Stated task: Retype the lines of the entries below without any changes, from the first line through the line containing "family: Cathartidae", with both of those lines included.

[Collected data]
- - - - -
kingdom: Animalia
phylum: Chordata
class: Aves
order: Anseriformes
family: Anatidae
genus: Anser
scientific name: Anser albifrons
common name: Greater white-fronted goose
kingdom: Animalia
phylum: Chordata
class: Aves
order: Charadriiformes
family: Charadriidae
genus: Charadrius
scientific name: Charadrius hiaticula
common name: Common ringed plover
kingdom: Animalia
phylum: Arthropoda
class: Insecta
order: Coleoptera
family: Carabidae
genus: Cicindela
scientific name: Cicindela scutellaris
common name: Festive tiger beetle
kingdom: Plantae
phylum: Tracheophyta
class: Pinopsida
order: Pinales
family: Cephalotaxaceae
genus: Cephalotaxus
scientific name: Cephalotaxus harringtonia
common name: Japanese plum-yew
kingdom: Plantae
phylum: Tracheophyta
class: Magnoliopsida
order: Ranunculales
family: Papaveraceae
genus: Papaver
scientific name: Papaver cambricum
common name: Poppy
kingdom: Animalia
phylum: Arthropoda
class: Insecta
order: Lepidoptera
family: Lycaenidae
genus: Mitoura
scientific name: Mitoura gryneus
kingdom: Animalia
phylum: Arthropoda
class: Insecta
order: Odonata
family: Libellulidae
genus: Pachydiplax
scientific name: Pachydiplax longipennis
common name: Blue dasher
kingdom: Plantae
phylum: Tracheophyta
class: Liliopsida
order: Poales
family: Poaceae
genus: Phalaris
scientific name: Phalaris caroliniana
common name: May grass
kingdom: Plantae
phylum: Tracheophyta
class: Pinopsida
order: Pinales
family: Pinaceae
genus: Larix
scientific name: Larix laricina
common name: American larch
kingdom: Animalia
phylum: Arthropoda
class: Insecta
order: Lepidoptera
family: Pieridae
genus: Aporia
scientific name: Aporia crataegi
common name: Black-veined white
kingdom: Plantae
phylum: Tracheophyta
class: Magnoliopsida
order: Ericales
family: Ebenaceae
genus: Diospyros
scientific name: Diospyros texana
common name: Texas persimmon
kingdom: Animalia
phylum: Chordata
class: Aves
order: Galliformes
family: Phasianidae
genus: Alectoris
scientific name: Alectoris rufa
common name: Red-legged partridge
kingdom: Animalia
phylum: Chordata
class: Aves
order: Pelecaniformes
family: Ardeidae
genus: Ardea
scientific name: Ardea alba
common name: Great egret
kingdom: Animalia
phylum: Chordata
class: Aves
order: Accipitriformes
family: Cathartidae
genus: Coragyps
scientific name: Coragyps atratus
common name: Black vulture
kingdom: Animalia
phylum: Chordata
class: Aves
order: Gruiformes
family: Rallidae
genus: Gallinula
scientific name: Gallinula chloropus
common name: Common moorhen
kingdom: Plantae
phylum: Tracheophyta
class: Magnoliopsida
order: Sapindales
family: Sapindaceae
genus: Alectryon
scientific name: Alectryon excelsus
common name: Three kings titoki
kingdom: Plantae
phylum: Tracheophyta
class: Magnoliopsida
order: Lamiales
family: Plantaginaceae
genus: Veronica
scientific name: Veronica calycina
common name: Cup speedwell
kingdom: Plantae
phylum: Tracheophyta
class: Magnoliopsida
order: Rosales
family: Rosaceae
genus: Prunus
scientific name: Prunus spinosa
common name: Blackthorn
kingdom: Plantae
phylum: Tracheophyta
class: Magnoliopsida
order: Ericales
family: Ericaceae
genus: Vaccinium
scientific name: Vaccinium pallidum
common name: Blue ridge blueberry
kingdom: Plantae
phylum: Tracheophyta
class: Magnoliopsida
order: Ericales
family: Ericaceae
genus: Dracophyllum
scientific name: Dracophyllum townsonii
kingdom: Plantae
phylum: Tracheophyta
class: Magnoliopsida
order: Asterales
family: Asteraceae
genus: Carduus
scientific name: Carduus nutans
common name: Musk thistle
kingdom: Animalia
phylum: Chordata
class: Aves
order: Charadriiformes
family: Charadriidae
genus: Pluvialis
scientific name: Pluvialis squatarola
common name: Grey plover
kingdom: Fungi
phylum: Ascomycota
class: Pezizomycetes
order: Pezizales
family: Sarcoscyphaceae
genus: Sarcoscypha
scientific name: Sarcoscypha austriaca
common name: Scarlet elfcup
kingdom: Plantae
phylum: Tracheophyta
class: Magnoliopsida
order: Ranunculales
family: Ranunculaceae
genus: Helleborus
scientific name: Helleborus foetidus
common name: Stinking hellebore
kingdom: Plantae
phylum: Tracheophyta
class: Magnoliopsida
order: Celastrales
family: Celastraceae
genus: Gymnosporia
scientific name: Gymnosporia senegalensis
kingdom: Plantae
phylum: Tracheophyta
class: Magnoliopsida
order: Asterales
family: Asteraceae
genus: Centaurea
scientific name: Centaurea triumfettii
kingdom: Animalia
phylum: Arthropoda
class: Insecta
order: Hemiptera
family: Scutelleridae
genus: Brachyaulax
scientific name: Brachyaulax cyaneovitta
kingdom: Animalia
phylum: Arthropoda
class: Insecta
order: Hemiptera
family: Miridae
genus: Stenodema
- - - - -
Response for this exercise:
kingdom: Animalia
phylum: Chordata
class: Aves
order: Anseriformes
family: Anatidae
genus: Anser
scientific name: Anser albifrons
common name: Greater white-fronted goose
kingdom: Animalia
phylum: Chordata
class: Aves
order: Charadriiformes
family: Charadriidae
genus: Charadrius
scientific name: Charadrius hiaticula
common name: Common ringed plover
kingdom: Animalia
phylum: Arthropoda
class: Insecta
order: Coleoptera
family: Carabidae
genus: Cicindela
scientific name: Cicindela scutellaris
common name: Festive tiger beetle
kingdom: Plantae
phylum: Tracheophyta
class: Pinopsida
order: Pinales
family: Cephalotaxaceae
genus: Cephalotaxus
scientific name: Cephalotaxus harringtonia
common name: Japanese plum-yew
kingdom: Plantae
phylum: Tracheophyta
class: Magnoliopsida
order: Ranunculales
family: Papaveraceae
genus: Papaver
scientific name: Papaver cambricum
common name: Poppy
kingdom: Animalia
phylum: Arthropoda
class: Insecta
order: Lepidoptera
family: Lycaenidae
genus: Mitoura
scientific name: Mitoura gryneus
kingdom: Animalia
phylum: Arthropoda
class: Insecta
order: Odonata
family: Libellulidae
genus: Pachydiplax
scientific name: Pachydiplax longipennis
common name: Blue dasher
kingdom: Plantae
phylum: Tracheophyta
class: Liliopsida
order: Poales
family: Poaceae
genus: Phalaris
scientific name: Phalaris caroliniana
common name: May grass
kingdom: Plantae
phylum: Tracheophyta
class: Pinopsida
order: Pinales
family: Pinaceae
genus: Larix
scientific name: Larix laricina
common name: American larch
kingdom: Animalia
phylum: Arthropoda
class: Insecta
order: Lepidoptera
family: Pieridae
genus: Aporia
scientific name: Aporia crataegi
common name: Black-veined white
kingdom: Plantae
phylum: Tracheophyta
class: Magnoliopsida
order: Ericales
family: Ebenaceae
genus: Diospyros
scientific name: Diospyros texana
common name: Texas persimmon
kingdom: Animalia
phylum: Chordata
class: Aves
order: Galliformes
family: Phasianidae
genus: Alectoris
scientific name: Alectoris rufa
common name: Red-legged partridge
kingdom: Animalia
phylum: Chordata
class: Aves
order: Pelecaniformes
family: Ardeidae
genus: Ardea
scientific name: Ardea alba
common name: Great egret
kingdom: Animalia
phylum: Chordata
class: Aves
order: Accipitriformes
family: Cathartidae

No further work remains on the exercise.